Le comunità cattoliche nei diversi paesi dell'Asia, proprio grazie la loro strutturale condizione di "piccolo gregge", hanno potuto sviluppare la loro missione come "opere e luoghi della misericordia", cioè facendosi presente come "luogo aperto, luogo accogliente, dove le miserie di ciascuno possano entrare senza vergogna a contatto con la misericordia di Dio che rialza e risana”. In quei contesti, ha aggiunto “è decisivo saper scorgere e riconoscere il bene. È importante, come fa il popolo mongolo, orientare lo sguardo verso l’alto, verso la luce del bene. Solo in questo modo, a partire dal riconoscimento del bene, lo si aiuta a migliorare”. “Pensiamo a quanti semi di bene, nel nascondimento, fanno germogliare il giardino del mondo, mentre abitualmente sentiamo parlare solo del rumore degli alberi che cadono!”. E, sempre riferendosi al popolo mongolo, ma con una annotazione valida in tanti altri contesti, ha rilevato : "Qual popolo custodisce le radici e le tradizioni, rispetta gli anziani e vive in armonia con l’ambiente. E' un popolo che scruta il cielo e sente il respiro del creato. Pensando alle distese sconfinate e silenziose della Mongolia, lasciamoci stimolare dal bisogno di allargare i confini del nostro sguardo”.
Da quell'esperienza Francesco trae la lezione, universalmente valida, di "allargare i confini del nostro sguardo, perché veda il bene che c’è negli altri e sia capace di dilatare i propri orizzonti. E anche dilatare il proprio cuore: dilatare il cuore per capire, per essere vicino a ogni persona e a ogni civiltà”. E' una chiave di lettura, questa, che esprime e sintetizza lo sguardo a tratti commosso del Successore di Pietro verso le piccole comunità cattoliche sparse in terre asiatiche. Che confidano sulla forza e sulla grazia dello Spirito santo piuttosto che sulla loro potenza economica, politica o mediatica. E che continuano ad avere due punti di forza per la loro missione: i Sacramenti dell'Eucarestia e la Confessione, che Francesco ha sempre considerato e indicato come sorgenti di ogni opera missionaria.
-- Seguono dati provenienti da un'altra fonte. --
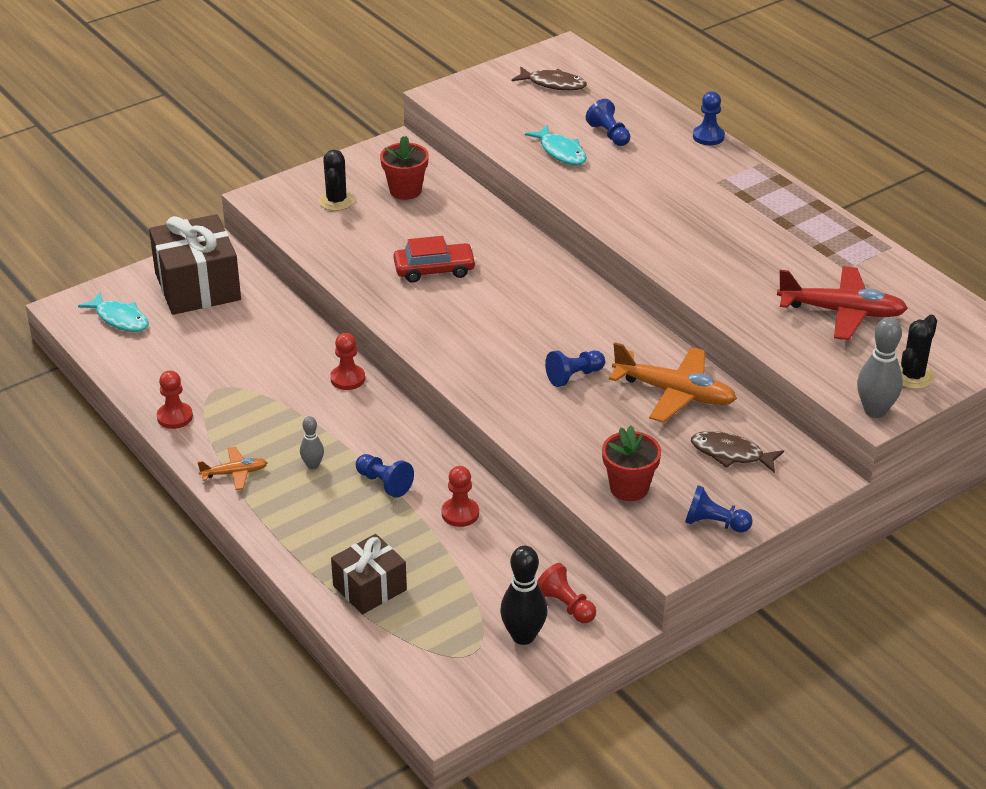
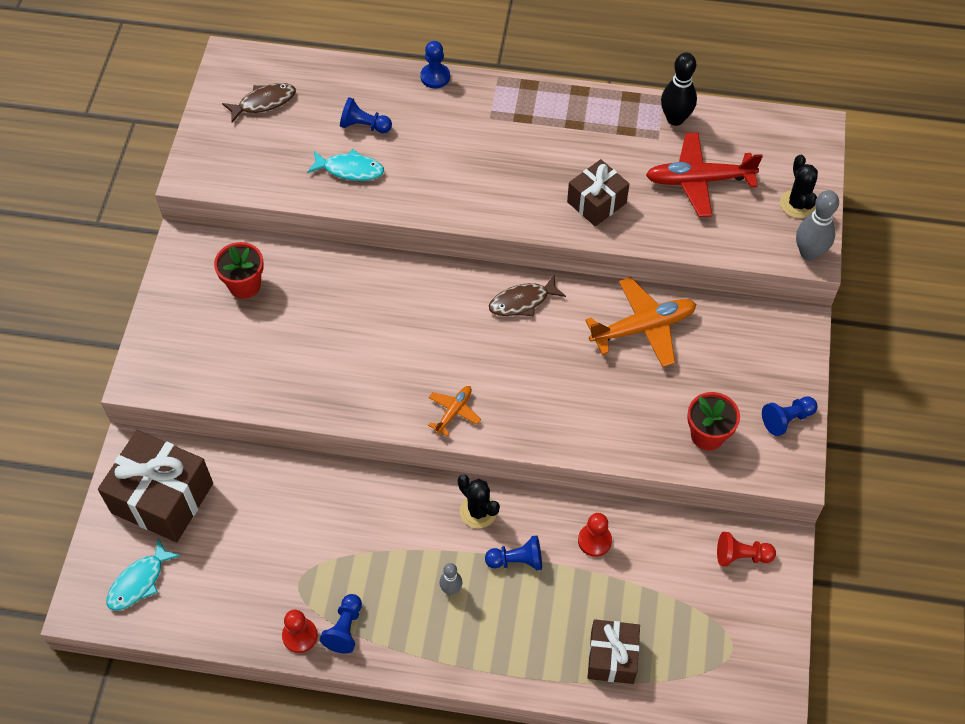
camera: 45 degrees left, 20 degrees up
turquoise fish [78,292,149,332] -> turquoise fish turned 135 degrees clockwise [107,538,181,611]
orange plane [197,447,268,490] -> orange plane moved to [428,386,481,437]
black cactus [319,150,355,211] -> black cactus moved to [458,475,500,528]
red pawn [330,333,365,390] -> none
red car [394,236,476,283] -> none
black bowling pin [500,546,548,645] -> black bowling pin moved to [661,53,697,126]
blue pawn [545,350,605,387] -> blue pawn moved to [320,594,362,654]
brown fish [691,431,784,473] -> brown fish moved to [489,275,566,316]
red plane [777,266,908,340] -> red plane turned 150 degrees counterclockwise [646,133,763,217]
none -> brown gift [567,159,629,226]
Il primo è l’Eucaristia, il sacramento di un Dio offre sé stesso, la sua carne e il suo sangue, interrompendo così il ciclo della violenza e della morte. Il ciclo della vita e della morte è un tema centrale in religioni come induismo, buddismo e taoismo, tutte nate nel continente asiatico: allora, il sacramento dell'Eucaristia ha per i popoli asiatici una forza e un significato tutto speciale. Quella che ad esempio si ritrova in comunità immerse in realtà - pensiamo all'Afghanistan - in cui la situazione politica non consente il pieno esercizio della libertà religiosa: lì resta possibile per celebrare il Sacramento dell'Eucaristia, presenza viva di Cristo. Il secondo punto di forza per la missione della Chiesa è il sacramento della Confessione, che offre ai fedeli una relazione con Dio: questi, tramite un intermediario umano, può dispensare il perdono e dare la riconciliazione, un dono esistenziale che giunge dall'alto - e non è solo il frutto di un impegno meditativo o di un cammino di purificazione personale. Per questo "le nostre celebrazioni eucaristiche sono piene di non cristiani", ha spiegato p. Enrique Figaredo Alvargonzález, Prefetto Apostolico di Battambang, nella Cambogia a maggioranza buddista, " e tra costoro molti iniziano il cammino per il battesimo".